Spanien ist seit 1978 eine parlamentarische Monarchie und seitdem haben sich immer zwei Parteien an der Macht abgewechselt: die christdemokratische Volkspartei Partido Popular (PP), beziehungsweise ihre Vorgängerpartei, und die sozialdemokratische Partido Socialista Obrero Español (PSOE). Bei den Parlamentswahlen im Dezember 2015 hatte erstmals keine der beiden Parteien eine absolute Mehrheit. PP kam auf 29, PSOE auf 22 Prozent. Dafür erzielten zwei neue Parteien, Podemos und Ciudadanos, historische Ergebnisse von 21 und 14 Prozent. Für eine Regierungsmehrheit war also eine Koalition nötig – eine völlig neue Situation im bisherigen Zweiparteiensystem, die die Parteien überforderte. Nach wochenlangen Verhandlungen kam keine Einigung zustande, auch nicht nach erneuten Wahlen im Juni 2016. Zum einen konnten sich die drei Oppositionsparteien nicht auf eine gemeinsame Linie einigen, zum anderen lehnten sie alle eine Zusammenarbeit mit PP-Chef Mariano Rajoy ab. Niemand möchte sich mit der Partei einlassen, die seit Jahren mit Korruptionsskandalen Schlagzeilen macht. Vor Kurzem hat ein neuer Prozess gegen zahlreiche Parteimitglieder begonnen.
2016 - Jahr des Stillstands
So befinden sich seit Dezember die politischen Prozesse in Spanien in der Warteschleife. 2016 wurde noch kein einziges Gesetz verabschiedet. „Das Land steht völlig still.

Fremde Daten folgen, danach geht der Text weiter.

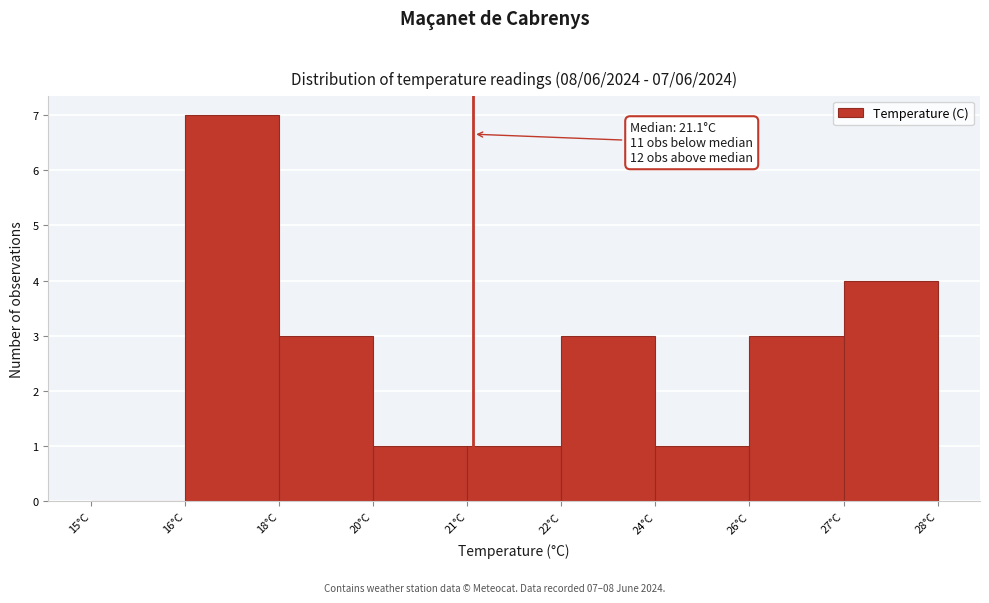

Reading left to right, transcribe all the data shown in this chart.

15°C=0	16°C=7	18°C=3	20°C=1	21°C=1	22°C=3	24°C=1	26°C=3	27°C=4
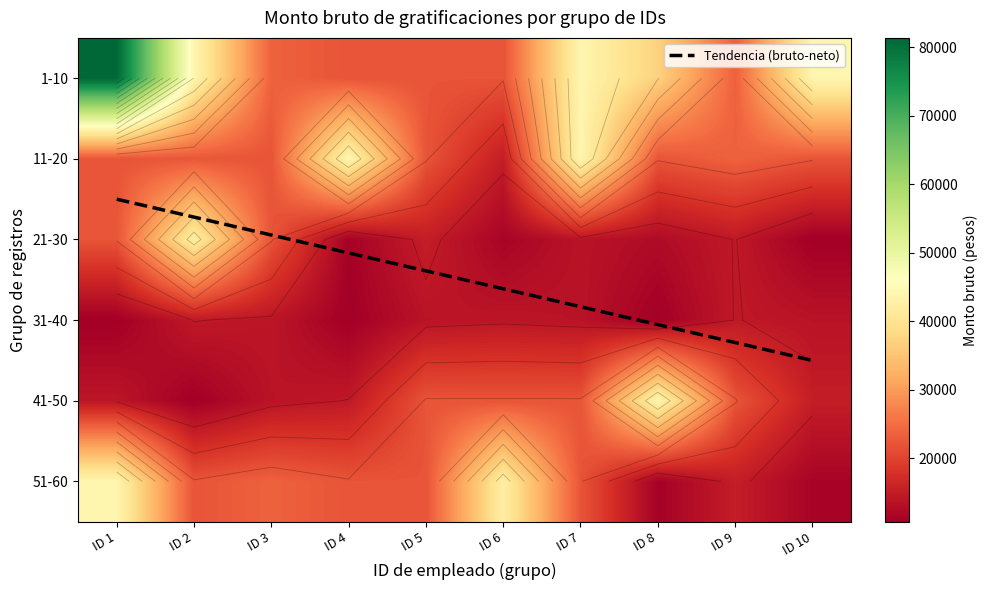

Is it true that 11-20 equals 37446.7 at ID 5?

False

Die Minister trauen sich nicht, auch nur einen Vertrag zu unterschreiben. Die Haushaltsmittel sind ja längst ausgegeben“, sagte Santiago Ramírez, Betriebsratschef der UGT bei einem der großen spanischen Baukonzerne, in einem Interview mit dem Deutschlandfunk. Er erklärte: „Es wird auch nichts mehr repariert und ausgebessert. Die Autobahnen, Brücken oder Tunnel nicht, selbst die Zugstrecken nicht.“ Die Großbank BBVA schätzte den Investitionsausfall im ersten Halbjahr 2016 auf sieben bis acht Milliarden Euro. Nicht nur für öffentliche Ausgaben benötigt Spanien dringend einen neuen Haushalt. Auch vonseiten der EU drohen Sanktionen, sollte Spanien nicht bis zum 15. Oktober einen Etat für 2017 präsentieren. Das Problem dabei: Die Regierung unter Rajoy ist derzeit nur geschäftsführend tätig und darf in dieser Position keinen Haushaltsentwurf aufstellen.
Die Wirtschaft trotzt unterdessen der politischen Misere. Laut Zahlen des Auswärtigen Amtes befindet sich Spanien im wirtschaftlichen Aufschwung. Die Regierung rechnet für 2016 mit einer Steigerung des BIP um 2,7 Prozent. Außerdem sinkt die Arbeitslosigkeit weiter. Mit etwa 20 Prozent ist sie jedoch immer noch eine der höchsten in der EU. Politischer Stillstand bedeutet nicht gleich eine wirtschaftliche Katastrophe für ein Land. Das zeigen auch andere Fälle. Doch für Reformen und Pläne für den Schuldenabbau braucht Spanien möglichst bald wieder eine funktionierende Regierung.
Einigung oder dritte Wahl?
Neue Möglichkeiten haben sich vor Kurzem aufgetan, als der Sozialistenführer Pedro Sánchez zurücktrat. Jetzt haben die Parteien bis 31. Oktober Zeit, sich auf einen Regierungschef zu einigen – sei es Rajoy oder ein anderer Kandidat. Sollte ihnen das nicht gelingen, muss König Felipe VI die dritten Neuwahlen einberufen. Laut dem Wahlgesetz würden sie genau auf den ersten Weihnachtstag fallen. Ein Urnengang am 25. Dezember – das wollen weder die Wähler noch die Politiker.